◆ TASK REQUIREMENTS:
Using the entries below, copy exactly each line from the line with "Fig. 15: Conversion" up to and including the line with "Figure 1: [(a)", with every picture left out.

◆ RECORDS FOR THE TASK:
..............................

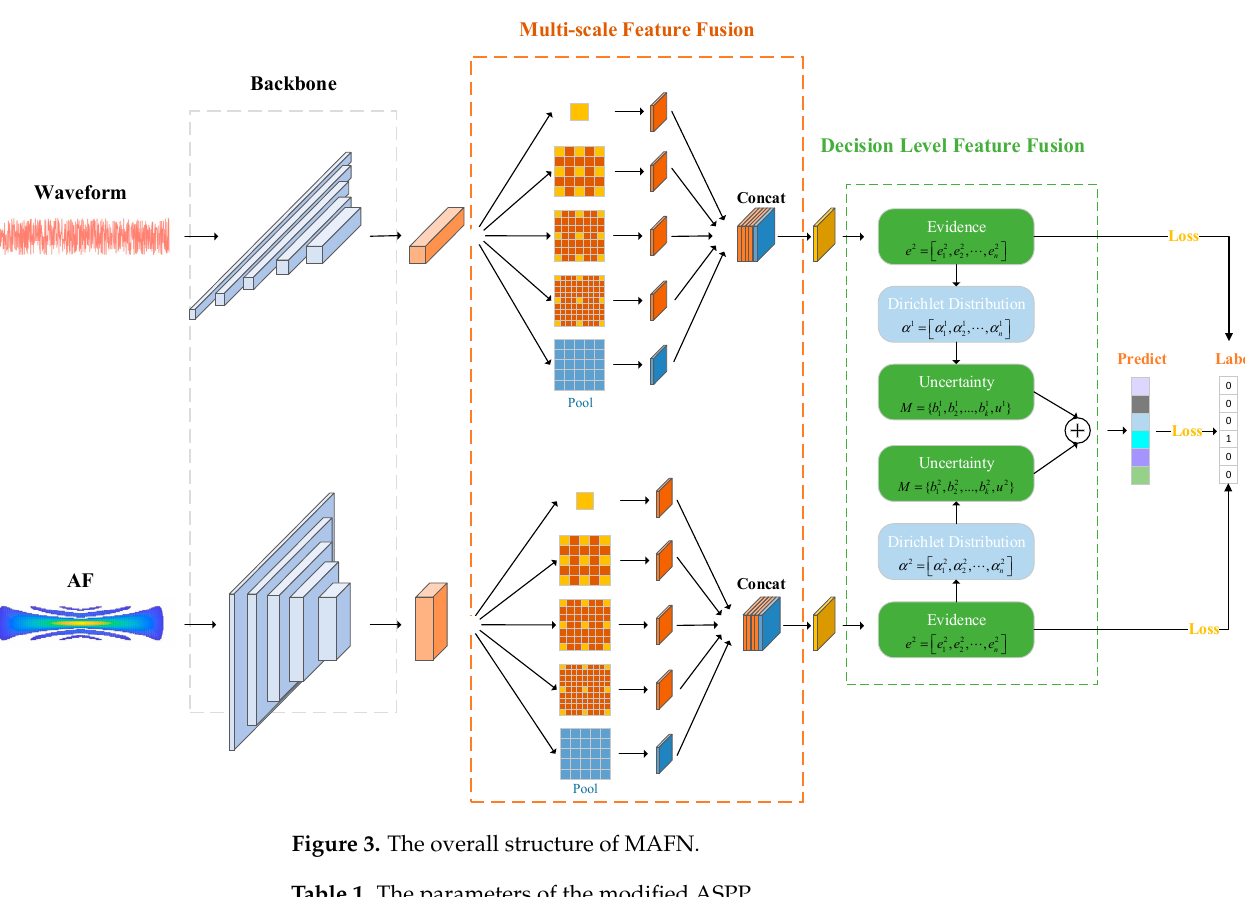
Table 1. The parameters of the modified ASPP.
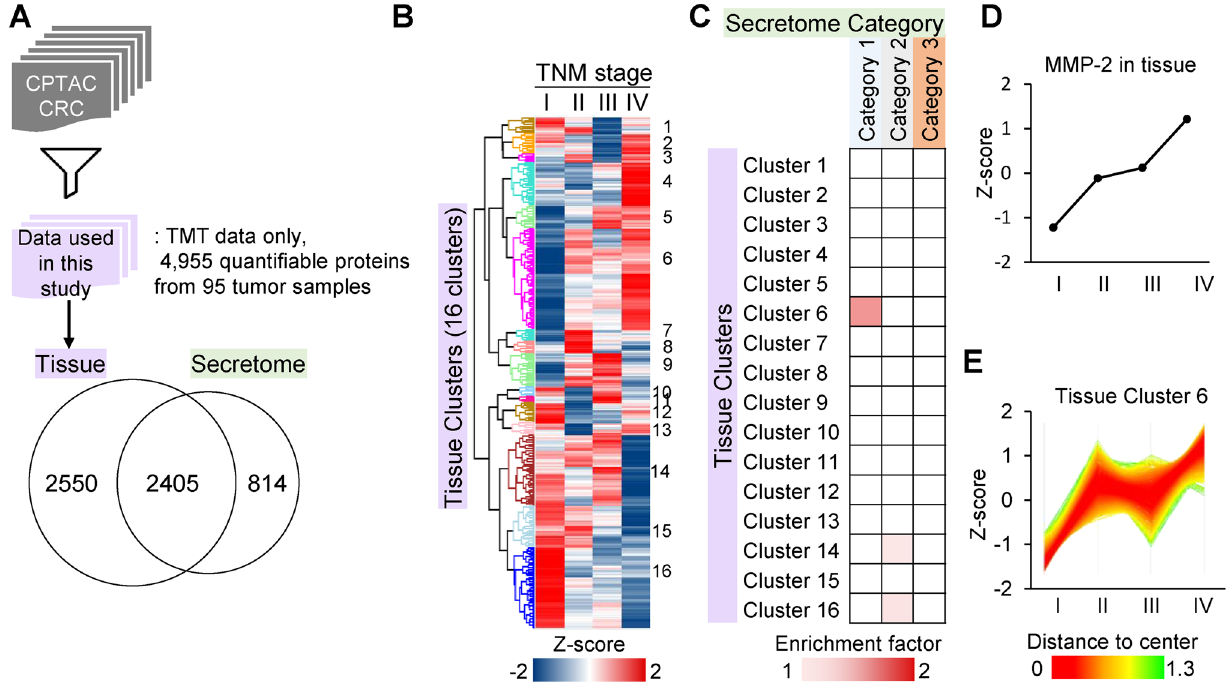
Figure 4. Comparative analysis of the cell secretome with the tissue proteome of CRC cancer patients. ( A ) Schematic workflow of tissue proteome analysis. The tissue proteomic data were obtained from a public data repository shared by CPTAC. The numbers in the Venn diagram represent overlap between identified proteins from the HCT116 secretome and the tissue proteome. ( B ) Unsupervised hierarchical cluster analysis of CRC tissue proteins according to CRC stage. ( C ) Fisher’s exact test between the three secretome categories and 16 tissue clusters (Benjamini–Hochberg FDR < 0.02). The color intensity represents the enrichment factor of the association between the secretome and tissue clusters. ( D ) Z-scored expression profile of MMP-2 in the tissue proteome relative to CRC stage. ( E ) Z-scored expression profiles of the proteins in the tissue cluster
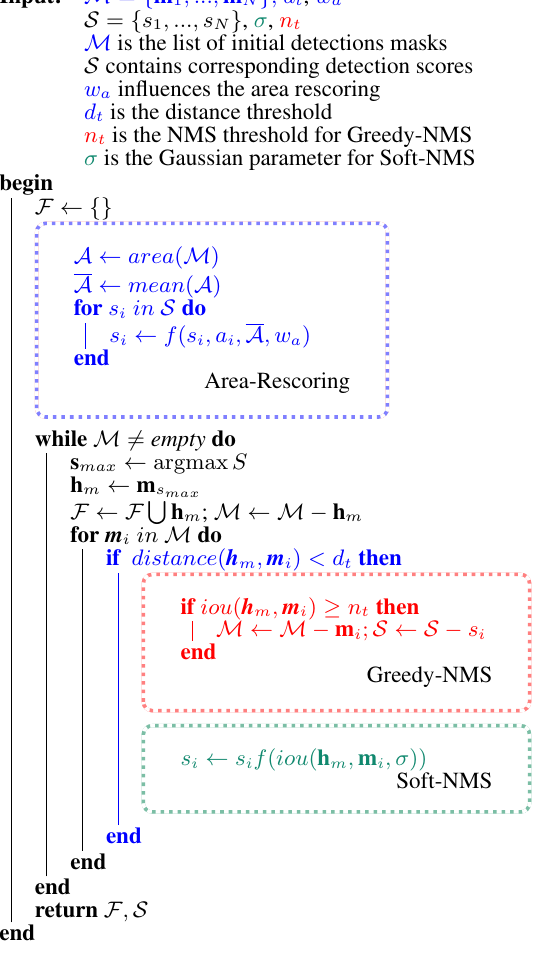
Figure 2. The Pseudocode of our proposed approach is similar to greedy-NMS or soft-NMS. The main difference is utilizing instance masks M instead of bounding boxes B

..............................

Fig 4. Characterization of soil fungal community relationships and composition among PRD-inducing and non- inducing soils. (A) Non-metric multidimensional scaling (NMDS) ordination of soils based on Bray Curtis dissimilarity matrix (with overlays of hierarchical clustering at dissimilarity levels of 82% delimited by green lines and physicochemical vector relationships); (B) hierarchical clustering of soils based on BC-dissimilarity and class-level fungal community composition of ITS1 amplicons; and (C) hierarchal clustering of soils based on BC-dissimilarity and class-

..............................

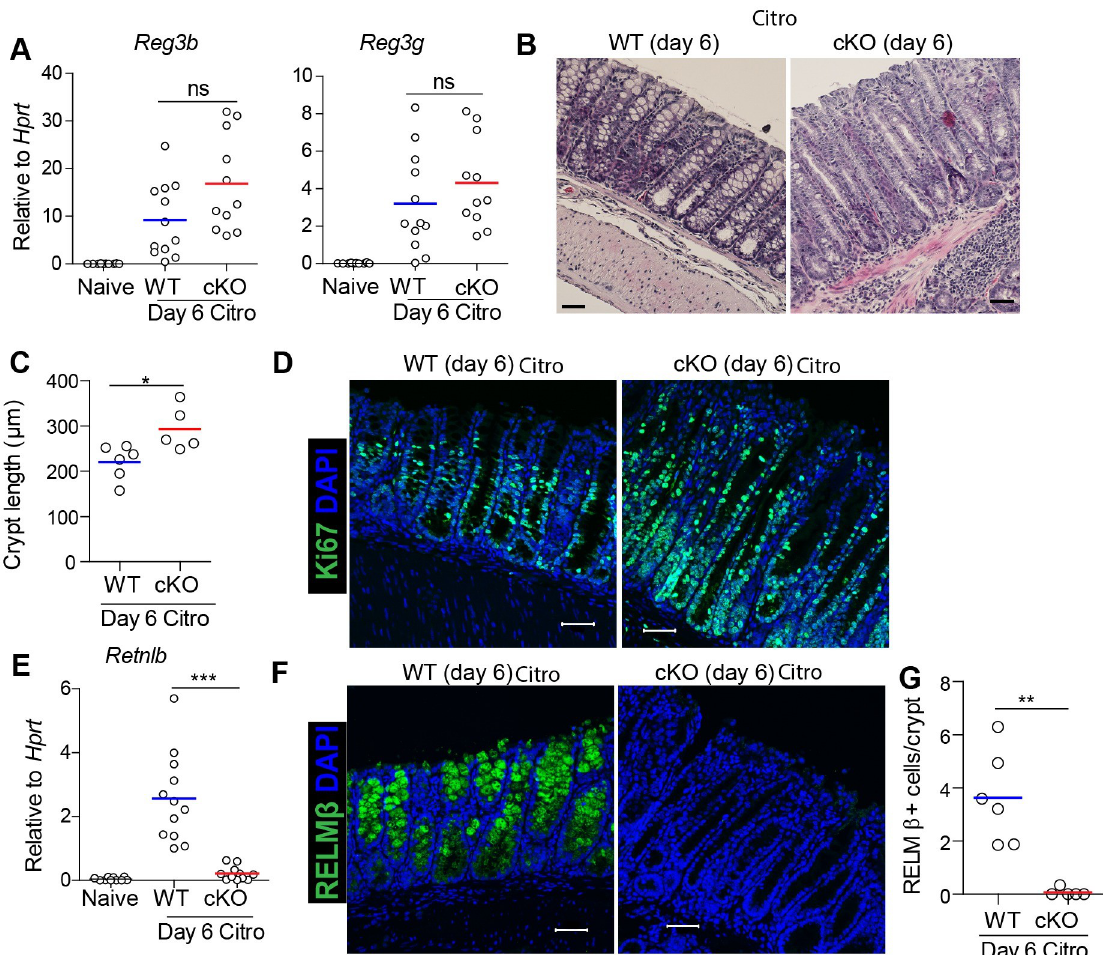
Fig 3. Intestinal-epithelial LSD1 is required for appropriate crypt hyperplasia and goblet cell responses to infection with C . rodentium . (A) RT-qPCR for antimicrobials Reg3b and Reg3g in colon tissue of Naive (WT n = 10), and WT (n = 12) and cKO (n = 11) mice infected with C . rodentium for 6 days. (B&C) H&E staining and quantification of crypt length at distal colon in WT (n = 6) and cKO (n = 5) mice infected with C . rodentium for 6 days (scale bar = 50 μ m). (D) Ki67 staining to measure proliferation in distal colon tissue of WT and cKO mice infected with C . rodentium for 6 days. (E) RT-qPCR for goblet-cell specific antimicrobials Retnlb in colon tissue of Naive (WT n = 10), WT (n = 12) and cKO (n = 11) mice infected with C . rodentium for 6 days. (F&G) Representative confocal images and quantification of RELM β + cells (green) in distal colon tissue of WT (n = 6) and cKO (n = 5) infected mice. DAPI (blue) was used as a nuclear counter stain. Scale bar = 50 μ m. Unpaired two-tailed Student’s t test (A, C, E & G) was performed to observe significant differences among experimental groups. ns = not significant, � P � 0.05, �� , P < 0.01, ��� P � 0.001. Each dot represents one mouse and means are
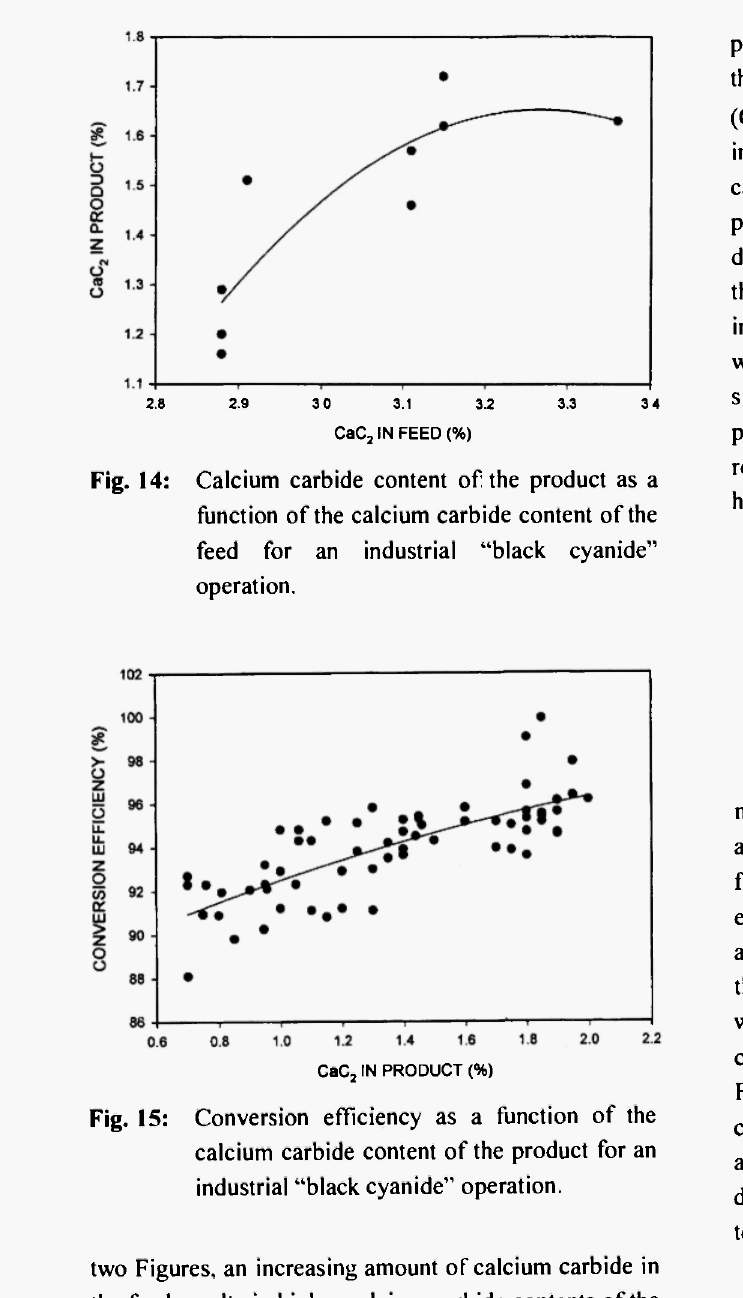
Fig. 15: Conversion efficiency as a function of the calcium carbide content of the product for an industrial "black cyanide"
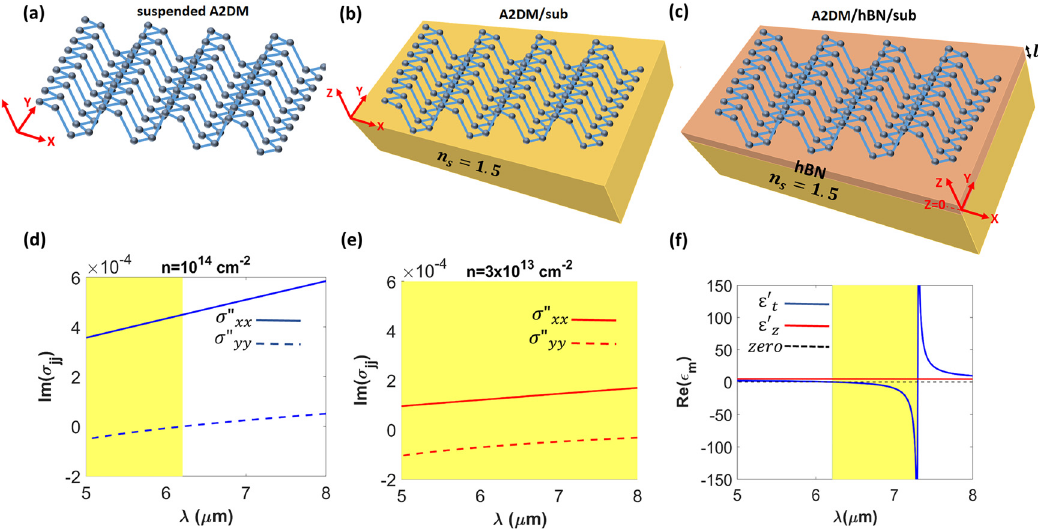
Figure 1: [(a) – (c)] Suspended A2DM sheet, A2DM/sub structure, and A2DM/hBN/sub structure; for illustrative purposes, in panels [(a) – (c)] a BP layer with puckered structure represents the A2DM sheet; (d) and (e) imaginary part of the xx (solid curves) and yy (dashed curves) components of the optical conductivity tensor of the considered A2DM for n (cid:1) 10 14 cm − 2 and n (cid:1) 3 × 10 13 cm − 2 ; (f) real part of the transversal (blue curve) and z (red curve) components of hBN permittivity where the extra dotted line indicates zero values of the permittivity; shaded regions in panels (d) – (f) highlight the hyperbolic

..............................

◆ WRITTEN SOLUTION:
Fig. 15: Conversion efficiency as a function of the calcium carbide content of the product for an industrial "black cyanide"
Figure 1: [(a) – (c)] Suspended A2DM sheet, A2DM/sub structure, and A2DM/hBN/sub structure; for illustrative purposes, in panels [(a) – (c)] a BP layer with puckered structure represents the A2DM sheet; (d) and (e) imaginary part of the xx (solid curves) and yy (dashed curves) components of the optical conductivity tensor of the considered A2DM for n (cid:1) 10 14 cm − 2 and n (cid:1) 3 × 10 13 cm − 2 ; (f) real part of the transversal (blue curve) and z (red curve) components of hBN permittivity where the extra dotted line indicates zero values of the permittivity; shaded regions in panels (d) – (f) highlight the hyperbolic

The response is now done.